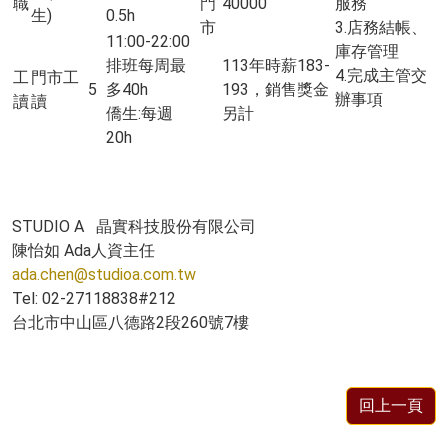
職
門
40000
服務
生)
0.5h
市
3.店務結帳、
11:00-22:00
庫存管理
排班每周最
113年時薪183-
4.完成主管交
工
門市工
5
多40h
193，銷售獎金
辦事項
讀
讀
僑生:每週
另計
20h
STUDIO A
晶實科技股份有限公司
陳怡如 Ada人資主任
ada.chen@studioa.com.tw
Tel: 02-27118838#212
台北市中山區八德路2段260號7樓
回上一頁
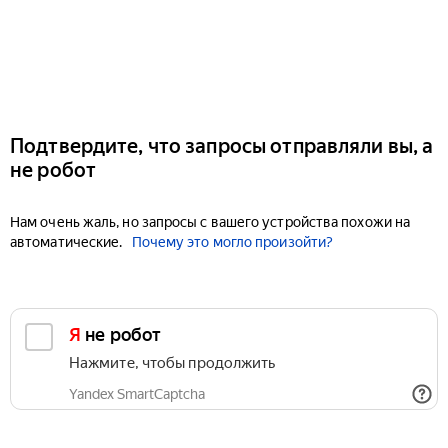
Подтвердите, что запросы отправляли вы, а
не робот
Нам очень жаль, но запросы с вашего устройства похожи на
автоматические.
Почему это могло произойти?
Я не робот
Нажмите, чтобы продолжить
Yandex SmartCaptcha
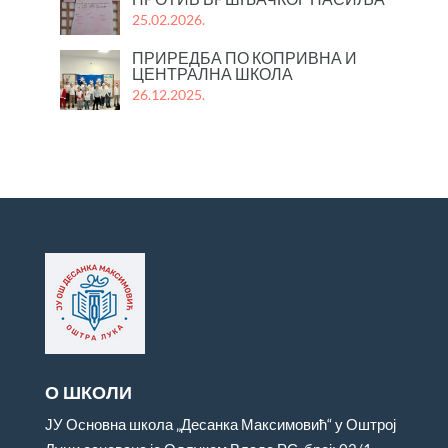
25.02.2026.
ПРИРЕДБА ПО КОПРИВНА И
ЦЕНТРАЛНА ШКОЛА
26.12.2025.
О ШКОЛИ
ЈУ Основна школа „Десанка Максимовић“ у Оштрој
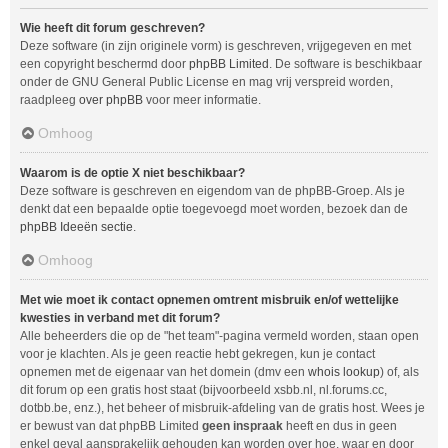
Wie heeft dit forum geschreven?
Deze software (in zijn originele vorm) is geschreven, vrijgegeven en met
een copyright beschermd door
phpBB Limited
. De software is beschikbaar
onder de GNU General Public License en mag vrij verspreid worden,
raadpleeg
over phpBB
voor meer informatie.
Omhoog
Waarom is de optie X niet beschikbaar?
Deze software is geschreven en eigendom van de phpBB-Groep. Als je
denkt dat een bepaalde optie toegevoegd moet worden, bezoek dan de
phpBB Ideeën sectie
.
Omhoog
Met wie moet ik contact opnemen omtrent misbruik en/of wettelijke
kwesties in verband met dit forum?
Alle beheerders die op de "het team"-pagina vermeld worden, staan open
voor je klachten. Als je geen reactie hebt gekregen, kun je contact
opnemen met de eigenaar van het domein (dmv een
whois lookup
) of, als
dit forum op een gratis host staat (bijvoorbeeld xsbb.nl, nl.forums.cc,
dotbb.be, enz.), het beheer of misbruik-afdeling van de gratis host. Wees je
er bewust van dat phpBB Limited
geen inspraak
heeft en dus in geen
enkel geval aansprakelijk gehouden kan worden over hoe, waar en door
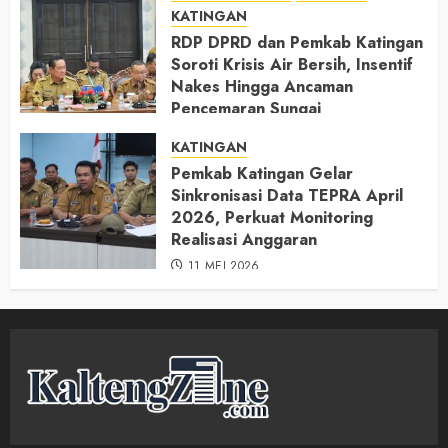
KATINGAN
RDP DPRD dan Pemkab Katingan
Soroti Krisis Air Bersih, Insentif
Nakes Hingga Ancaman
Pencemaran Sungai
11 MEI 2026
KATINGAN
Pemkab Katingan Gelar
Sinkronisasi Data TEPRA April
2026, Perkuat Monitoring
Realisasi Anggaran
11 MEI 2026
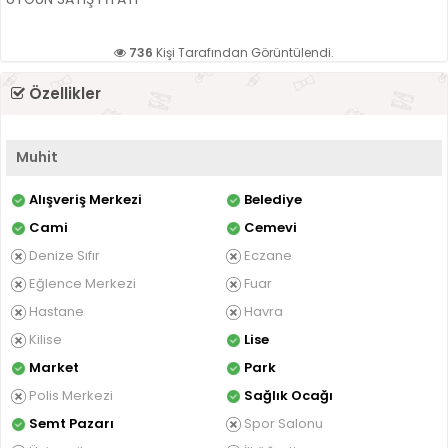
736
Kişi Tarafından Görüntülendi.
Özellikler
Muhit
Alışveriş Merkezi
Belediye
Cami
Cemevi
Denize Sıfır
Eczane
Eğlence Merkezi
Fuar
Hastane
Havra
Kilise
Lise
Market
Park
Polis Merkezi
Sağlık Ocağı
Semt Pazarı
Spor Salonu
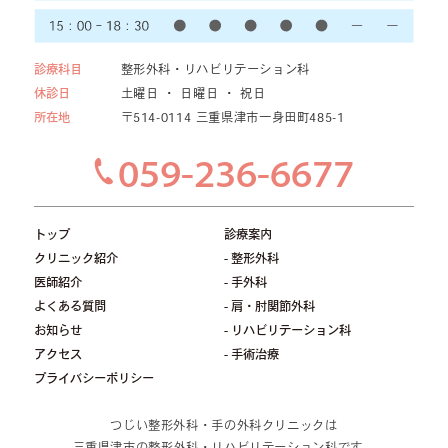
診療科目
整形外科・リハビリテーション科
休診日
土曜日 ・ 日曜日 ・ 祝日
所在地
〒514-0114 三重県津市一身田町485-1
059-236-6677
トップ
診療案内
クリニック紹介
- 整形外科
医師紹介
- 手外科
よくある質問
- 肩・肘関節外科
お知らせ
- リハビリテーション科
アクセス
- 手術治療
プライバシーポリシー
つじい整形外科・手の外科クリニックは
三重県津市の整形外科・リハビリテーション科です。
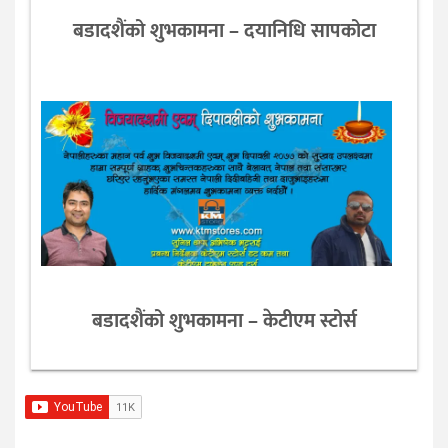
बडादशैंको शुभकामना – दयानिधि सापकोटा
बडादशैंको शुभकामना – केटीएम स्टोर्स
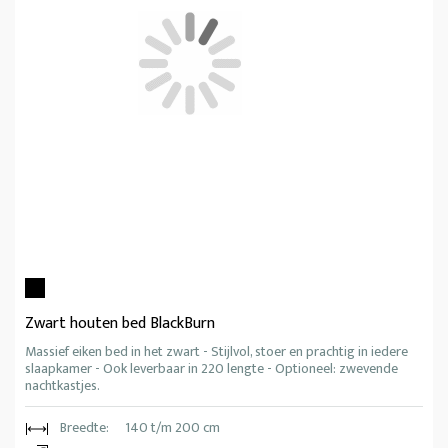
Zwart houten bed BlackBurn
Massief eiken bed in het zwart - Stijlvol, stoer en prachtig in iedere
slaapkamer - Ook leverbaar in 220 lengte - Optioneel: zwevende
nachtkastjes.
Breedte:
140 t/m 200 cm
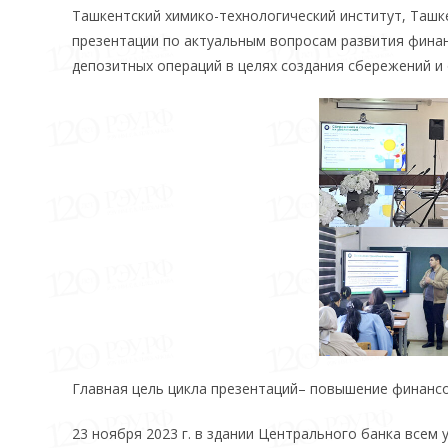
Ташкентский химико-технологический институт, Ташке
презентации по актуальным вопросам развития финан
депозитных операций в целях создания сбережений и
Главная цель цикла презентаций– повышение финанс
23 ноября 2023 г. в здании Центрального банка всем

## [Problem]
Retype the text of every entry above word for word, line by line. Leave the pictures out of your answer.

## [Response]
職
門
40000
服務
生)
0.5h
市
3.店務結帳、
11:00-22:00
庫存管理
排班每周最
113年時薪183-
4.完成主管交
工
門市工
5
多40h
193，銷售獎金
辦事項
讀
讀
僑生:每週
另計
20h
STUDIO A
晶實科技股份有限公司
陳怡如 Ada人資主任
ada.chen@studioa.com.tw
Tel: 02-27118838#212
台北市中山區八德路2段260號7樓
回上一頁
Подтвердите, что запросы отправляли вы, а
не робот
Нам очень жаль, но запросы с вашего устройства похожи на
автоматические.
Почему это могло произойти?
Я не робот
Нажмите, чтобы продолжить
Yandex SmartCaptcha
25.02.2026.
ПРИРЕДБА ПО КОПРИВНА И
ЦЕНТРАЛНА ШКОЛА
26.12.2025.
О ШКОЛИ
ЈУ Основна школа „Десанка Максимовић“ у Оштрој
Wie heeft dit forum geschreven?
Deze software (in zijn originele vorm) is geschreven, vrijgegeven en met
een copyright beschermd door
phpBB Limited
. De software is beschikbaar
onder de GNU General Public License en mag vrij verspreid worden,
raadpleeg
over phpBB
voor meer informatie.
Omhoog
Waarom is de optie X niet beschikbaar?
Deze software is geschreven en eigendom van de phpBB-Groep. Als je
denkt dat een bepaalde optie toegevoegd moet worden, bezoek dan de
phpBB Ideeën sectie
.
Omhoog
Met wie moet ik contact opnemen omtrent misbruik en/of wettelijke
kwesties in verband met dit forum?
Alle beheerders die op de "het team"-pagina vermeld worden, staan open
voor je klachten. Als je geen reactie hebt gekregen, kun je contact
opnemen met de eigenaar van het domein (dmv een
whois lookup
) of, als
dit forum op een gratis host staat (bijvoorbeeld xsbb.nl, nl.forums.cc,
dotbb.be, enz.), het beheer of misbruik-afdeling van de gratis host. Wees je
er bewust van dat phpBB Limited
geen inspraak
heeft en dus in geen
enkel geval aansprakelijk gehouden kan worden over hoe, waar en door
KATINGAN
RDP DPRD dan Pemkab Katingan
Soroti Krisis Air Bersih, Insentif
Nakes Hingga Ancaman
Pencemaran Sungai
11 MEI 2026
KATINGAN
Pemkab Katingan Gelar
Sinkronisasi Data TEPRA April
2026, Perkuat Monitoring
Realisasi Anggaran
11 MEI 2026
736
Kişi Tarafından Görüntülendi.
Özellikler
Muhit
Alışveriş Merkezi
Belediye
Cami
Cemevi
Denize Sıfır
Eczane
Eğlence Merkezi
Fuar
Hastane
Havra
Kilise
Lise
Market
Park
Polis Merkezi
Sağlık Ocağı
Semt Pazarı
Spor Salonu
診療科目
整形外科・リハビリテーション科
休診日
土曜日 ・ 日曜日 ・ 祝日
所在地
〒514-0114 三重県津市一身田町485-1
059-236-6677
トップ
診療案内
クリニック紹介
- 整形外科
医師紹介
- 手外科
よくある質問
- 肩・肘関節外科
お知らせ
- リハビリテーション科
アクセス
- 手術治療
プライバシーポリシー
つじい整形外科・手の外科クリニックは
三重県津市の整形外科・リハビリテーション科です。
बडादशैंको शुभकामना – दयानिधि सापकोटा
बडादशैंको शुभकामना – केटीएम स्टोर्स
Zwart houten bed BlackBurn
Massief eiken bed in het zwart - Stijlvol, stoer en prachtig in iedere
slaapkamer - Ook leverbaar in 220 lengte - Optioneel: zwevende
nachtkastjes.
Breedte:
140 t/m 200 cm
Ташкентский химико-технологический институт, Ташке
презентации по актуальным вопросам развития финан
депозитных операций в целях создания сбережений и
Главная цель цикла презентаций– повышение финанс
23 ноября 2023 г. в здании Центрального банка всем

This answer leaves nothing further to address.